START RECORDS FOR THIS EXERCISE
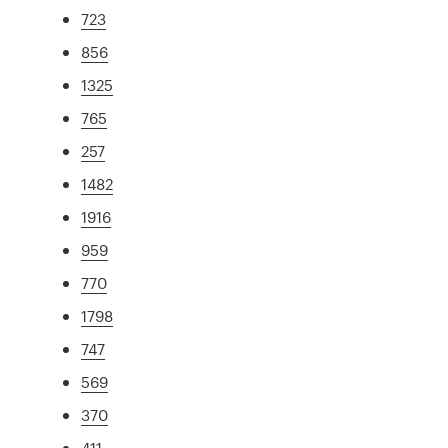
723
856
1325
765
257
1482
1916
959
770
1798
747
569
370
411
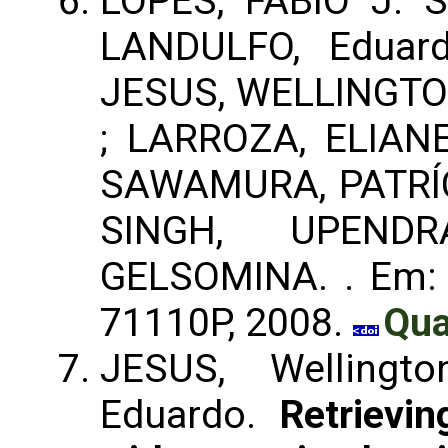
LOPES, FÁBIO J. 
LANDULFO, Eduar
JESUS, WELLINGTO
; LARROZA, ELIAN
SAWAMURA, PATRÍCI
SINGH, UPEND
GELSOMINA.
. Em
71110P, 2008.
Qua
JESUS, Wellingt
Eduardo.
Retrievi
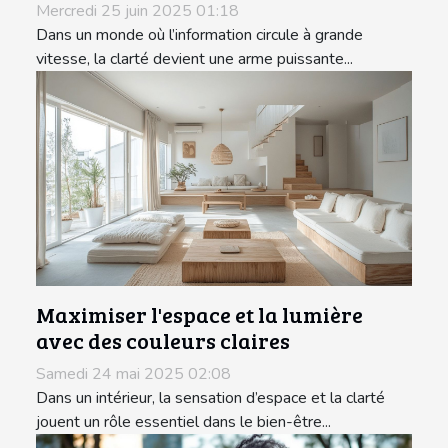
Mercredi 25 juin 2025 01:18
Dans un monde où l’information circule à grande
vitesse, la clarté devient une arme puissante...
Maximiser l'espace et la lumière
avec des couleurs claires
Samedi 24 mai 2025 02:08
Dans un intérieur, la sensation d’espace et la clarté
jouent un rôle essentiel dans le bien-être...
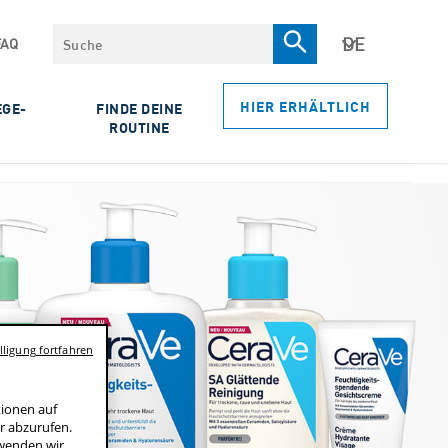
Suche
FAQ
HIER ERHÄLTLICH
EGE-
FINDE DEINE
ROUTINE
ligung fortfahren
tionen auf
r abzurufen.
rwenden wir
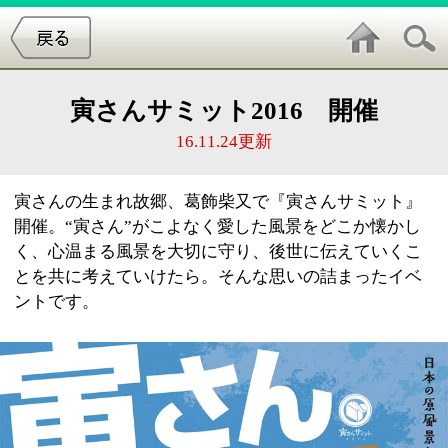
寅さんサミット2016 開催
16.11.24更新
寅さんの生まれ故郷、葛飾柴又で『寅さんサミット』
開催。“寅さん”がこよなく愛した風景をどこか懐かし
く、心温まる風景を大切に守り、後世に伝えていくこ
とを共に考えていけたら。そんな思いの詰まったイベ
ントです。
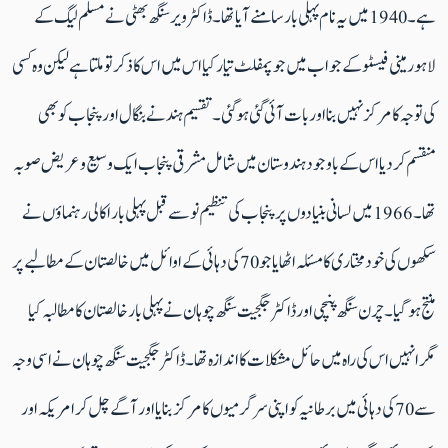
ہے۔ 1940 میں یہ نام پہلی بار سامنے آیا تھا۔ ڈاکٹر ویر سنگھ بھٹی نے مسلم لیگ کے
لاہور مینی فیسٹو کے جواب میں جو پمفلٹ تیار کیا اس میں اس کاذکرتو ملتاہے لیکن وہ کسی
کی توجہ کا مرکز نہیں بنا اوربات آئی گئی ہوگئی۔ تقسیم ہند نے بنگال اور پنجاب کو بھی
منقسم کردیا اس کے باوجود ہندوستان میں شامل مشرقی پنجاب ایک وسیع و عریض صوبہ
تھا ۔ 1966 میں لسانی بنیادوں پر پنجاب کی تنظیم نو سے قبل پہلی بار اکالی رہنماؤں نے
سکھوں کی خودمختاری کا مسئلہ اٹھایا جو 70 کی دہائی کے اوائل میں خالصتان کے مطالبے پر
منتج ہوگیا۔ چرن سنگھ پنچی اور ڈاکٹر جگجیت سنگھ چوہان نے پہلی بار خالصتان کا مطالبہ کیا
مگر انہیں اس کی راہ میں حائل مشکلات کا اندازہ تھا ۔ ڈاکٹر جگجیت سنگھ چوہان نے اسی وجہ
سے 70 کی دہائی میں برطانیہ کو اپنی سرگرمیوں کا مرکز بنایا اور آگے چل کر امریکہ اور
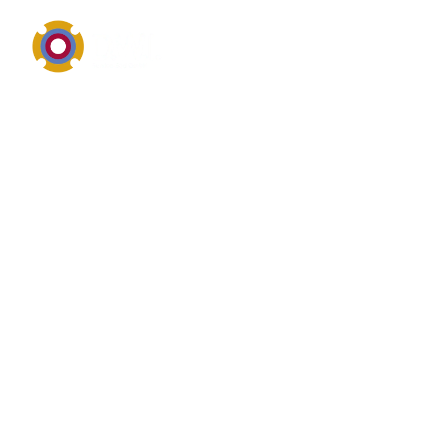
Antriebs-, Elektro- und Maschinenkomponenten im
Überblick
Definition von Kettenräder
Kettenräder ist ein wichtiger Begriff aus dem Bereich
Antriebstechnik, Elektrotechnik oder mechanische
Maschinenkomponenten. Suchanfragen dazu drehen
sich häufig um Leistung, Drehzahl, Wirkungsgrad,
Ausrichtung, Verschleiß und die zuverlässige
Einbindung in bestehende Anlagen. Antriebe für
Pumpen, Gebläse, Mischer und Fördertechnik.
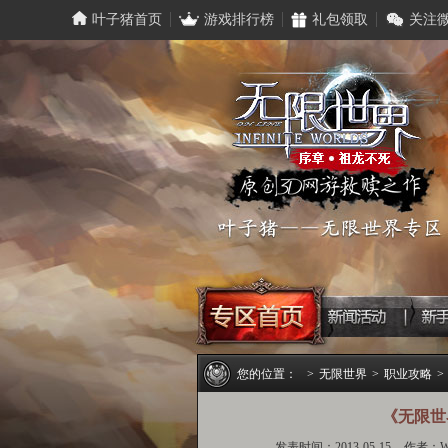
叶子猪首页
游戏排行榜
礼包领取
关注
您的位置：
>
无限世界
>
职业攻略
>
《无限世
发表时间：2013-05-15
作者：W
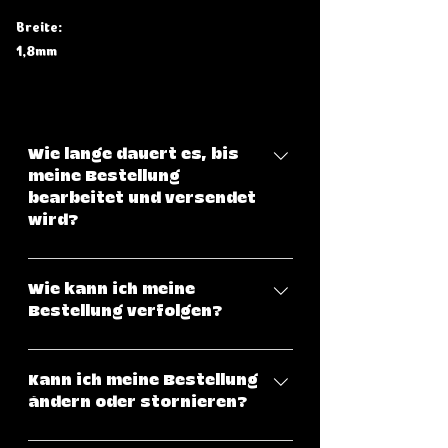
Breite:
1,8mm
Wie lange dauert es, bis
meine Bestellung
bearbeitet und versendet
wird?
Klicke hier, um eine genaue
Übersicht über unsere
Wie kann ich meine
Versandbedingungen zu haben.
Bestellung verfolgen?
Nachdem deine Bestellung
versendet wurde, erhältst du eine
Kann ich meine Bestellung
Sendungsverfolgungsnummer per
ändern oder stornieren?
E-Mail. Damit kannst du den Status
Sobald eine Bestellung abgeschickt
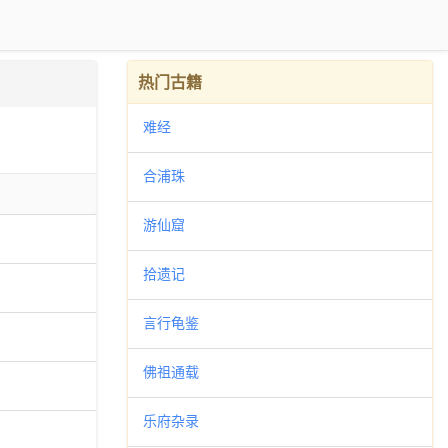
热门古籍
难经
合浦珠
游仙窟
拾遗记
言行龟鉴
佛祖通载
乐府杂录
END RECORDS FOR THIS EXERCISE
WORK REQUIRED =
Print, with pictures removed, exactly the lines of the records above from the top through the line containing "سے 70 کی دہائی".

ANSWER TO THE PROBLEM =
723
856
1325
765
257
1482
1916
959
770
1798
747
569
370
411
LOPES, FÁBIO J. 
LANDULFO, Eduar
JESUS, WELLINGTO
; LARROZA, ELIAN
SAWAMURA, PATRÍCI
SINGH, UPEND
GELSOMINA.
. Em
71110P, 2008.
Qua
JESUS, Wellingt
Eduardo.
Retrievi
Mercredi 25 juin 2025 01:18
Dans un monde où l’information circule à grande
vitesse, la clarté devient une arme puissante...
Maximiser l'espace et la lumière
avec des couleurs claires
Samedi 24 mai 2025 02:08
Dans un intérieur, la sensation d’espace et la clarté
jouent un rôle essentiel dans le bien-être...
Suche
FAQ
HIER ERHÄLTLICH
EGE-
FINDE DEINE
ROUTINE
ligung fortfahren
tionen auf
r abzurufen.
rwenden wir
寅さんサミット2016 開催
16.11.24更新
寅さんの生まれ故郷、葛飾柴又で『寅さんサミット』
開催。“寅さん”がこよなく愛した風景をどこか懐かし
く、心温まる風景を大切に守り、後世に伝えていくこ
とを共に考えていけたら。そんな思いの詰まったイベ
ントです。
ہے۔ 1940 میں یہ نام پہلی بار سامنے آیا تھا۔ ڈاکٹر ویر سنگھ بھٹی نے مسلم لیگ کے
لاہور مینی فیسٹو کے جواب میں جو پمفلٹ تیار کیا اس میں اس کاذکرتو ملتاہے لیکن وہ کسی
کی توجہ کا مرکز نہیں بنا اوربات آئی گئی ہوگئی۔ تقسیم ہند نے بنگال اور پنجاب کو بھی
منقسم کردیا اس کے باوجود ہندوستان میں شامل مشرقی پنجاب ایک وسیع و عریض صوبہ
تھا ۔ 1966 میں لسانی بنیادوں پر پنجاب کی تنظیم نو سے قبل پہلی بار اکالی رہنماؤں نے
سکھوں کی خودمختاری کا مسئلہ اٹھایا جو 70 کی دہائی کے اوائل میں خالصتان کے مطالبے پر
منتج ہوگیا۔ چرن سنگھ پنچی اور ڈاکٹر جگجیت سنگھ چوہان نے پہلی بار خالصتان کا مطالبہ کیا
مگر انہیں اس کی راہ میں حائل مشکلات کا اندازہ تھا ۔ ڈاکٹر جگجیت سنگھ چوہان نے اسی وجہ
سے 70 کی دہائی میں برطانیہ کو اپنی سرگرمیوں کا مرکز بنایا اور آگے چل کر امریکہ اور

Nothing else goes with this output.